A tecnologia híbrida do Pulse atua com quatro funções básicas:A e-Start&Stop, que desliga automaticamente o motor a combustão em paradas para reduzir o consumo de combustível, e ativa a regeneração de energia em desacelerações, a e-Assist, com o motor elétrico complementando o motor a combustão em acelerações, reduzindo o esforço e o consumo do motor térmico, o Alternador Inteligente, que alterna entre carga e manutenção conforme o nível de carga das baterias, e o e-Regen, que recupera até 25% da energia que seria dissipada em desacelerações, convertendo-a em eletricidade para recarga das baterias.

Mantenha a tecnologia Bio-Hybrid empregada no Pulse longe de comparação com o sistema híbrido pleno, como o de alguns modelos, que oferecem até um modo 100% elétrico para pequenos percursos. No Pulse, o sistema auxiliar utilizado não propulsiona o carro sozinho, como nos híbridos plenos (HEV) ou plug-in (PHEV).
Rodando na cidade é perceptível o silêncio do motor eletrificado sob o capô do Pulse Hybrid, a começar do momento de que é dada a partida. Sem o motor de arranque o barulho natural das primeiras movimentações do carro não existe. Tá ai um ponto positivo. Os ruídos normais com o veículo em movimento são menores também. Isso decorre do trabalho do motor em rotações mais baixas na maior parte do tempo.

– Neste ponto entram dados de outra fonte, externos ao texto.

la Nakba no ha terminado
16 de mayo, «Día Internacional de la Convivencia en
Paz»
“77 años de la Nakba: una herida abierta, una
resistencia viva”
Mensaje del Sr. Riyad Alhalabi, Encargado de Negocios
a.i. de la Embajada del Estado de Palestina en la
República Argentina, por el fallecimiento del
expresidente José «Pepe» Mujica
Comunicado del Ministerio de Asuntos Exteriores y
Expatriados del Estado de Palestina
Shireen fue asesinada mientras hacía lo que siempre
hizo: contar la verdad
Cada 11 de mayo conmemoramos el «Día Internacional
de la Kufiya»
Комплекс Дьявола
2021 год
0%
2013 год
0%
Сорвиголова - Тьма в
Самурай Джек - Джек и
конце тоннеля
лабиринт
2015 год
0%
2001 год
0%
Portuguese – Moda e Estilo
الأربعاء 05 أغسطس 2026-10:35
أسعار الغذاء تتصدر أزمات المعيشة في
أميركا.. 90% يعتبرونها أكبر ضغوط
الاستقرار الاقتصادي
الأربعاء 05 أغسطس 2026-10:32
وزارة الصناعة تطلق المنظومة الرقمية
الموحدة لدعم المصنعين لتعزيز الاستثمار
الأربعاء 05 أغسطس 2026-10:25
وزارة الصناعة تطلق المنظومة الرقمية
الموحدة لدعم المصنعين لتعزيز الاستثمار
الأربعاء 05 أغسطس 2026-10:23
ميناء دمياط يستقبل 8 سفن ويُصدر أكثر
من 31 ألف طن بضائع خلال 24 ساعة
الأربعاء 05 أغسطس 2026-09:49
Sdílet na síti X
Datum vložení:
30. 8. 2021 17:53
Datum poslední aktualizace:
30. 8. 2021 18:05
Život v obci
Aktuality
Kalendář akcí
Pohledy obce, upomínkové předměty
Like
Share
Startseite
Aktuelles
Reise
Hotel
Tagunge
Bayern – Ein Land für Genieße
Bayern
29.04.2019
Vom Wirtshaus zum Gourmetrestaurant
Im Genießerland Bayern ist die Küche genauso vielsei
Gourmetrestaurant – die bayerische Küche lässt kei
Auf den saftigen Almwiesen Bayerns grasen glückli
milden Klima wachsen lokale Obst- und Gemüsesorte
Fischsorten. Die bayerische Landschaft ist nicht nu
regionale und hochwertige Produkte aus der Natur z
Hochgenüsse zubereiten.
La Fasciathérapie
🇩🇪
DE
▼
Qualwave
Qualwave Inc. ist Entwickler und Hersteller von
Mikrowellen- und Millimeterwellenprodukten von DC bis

Não espere do Fiat Pulse Hybrid saídas e retomadas mais bruscas. Isso pelo fato de que a tecnologia empregada não traciona as rodas, diferentemente dos modelos com motor elétrico que aciona as rodas com tração. De qualquer forma, o Pulse eletrificado tem boas respostas mecânicas em função do bom o motor 1.0 turbo flex, batizado de T200, que rende 130 cavalos e 20,4 Kgfm de torque com etanol.
Vamos aos números oficiais de consumo do pulse Hybrid. São 13,4 Km/l na cidade e 14,4 Km/l na estrada (com gasolina). O baixo consumo tem também a participação do Start Stop, recurso que desliga e liga o motor a combustão automaticamente em paradas no trânsito. Tem motorista que desliga o sistema Start Stop dos veículos, mas no caso do Pulse Hybrid essa possibilidade não existe, a não ser com recursos obtidos no mercado.

Além da aparência visual, o Pulse em suas variantes híbridas-leves Audace e Impetus são equipadas com mesmo bom pacote de conteúdo das versões a combustão, como as assistências à condução do ADAS, ar-condicionado automático digital, volante multifuncional em couro, entradas USB tipo A na traseira, além de outras duas novidades.
Uma das novidades é a central multimídia com tela 10,1” com Apple Carplay e Android Auto sem fio como item de série a partir da versão Audace, até então disponível apenas na versão Impetus. A outra novidade é a página que mostra o fluxo de energia no painel de instrumentos digital de 7 polegadas, com informações sobre o nível de carga das baterias e o processo de regeneração de energia.

Conclusão
Não existe diferença que possa ser considerada na comparação de dirigir o Pulse T200 a combustão com o híbrido. A experiência é praticamente a mesma, até pelo fato de que o sistema eletrificado utilizado é um híbrido-leve, desenvolvido dentro de um conceito simples, visando ajudar na economia de combustível, principalmente em uso urbano. Assim, o Pulse Hybrid traz a diferença no consumo mais baixo.
Durante o teste com a versão hibritizada, o Pulse Impetus fez 10,4 km/l e 14,8 na estrada, rodando com gasolina, um pouco abaixo do consumo oficial. Os números são consideráveis, o que reforça a presença do SUV compacto no mercado, onde até o momento reina sozinho por não contar com concorrentes no segmento com essa tecnologia.
Para lançar o Puylse Hybrid eletrificado, a Fiat recalibrou o motor T200 visando atender as novas normas de emissões que entraram em vigor em janeiro. A mexida deixou o carro mais silencioso e confortável de dirigir. Veredito: se o Fiat Pulse com combustão plena já é uma boa pedida, com a tecnologia híbrido-leve ganha um plus a mais. O modelo vale a pena!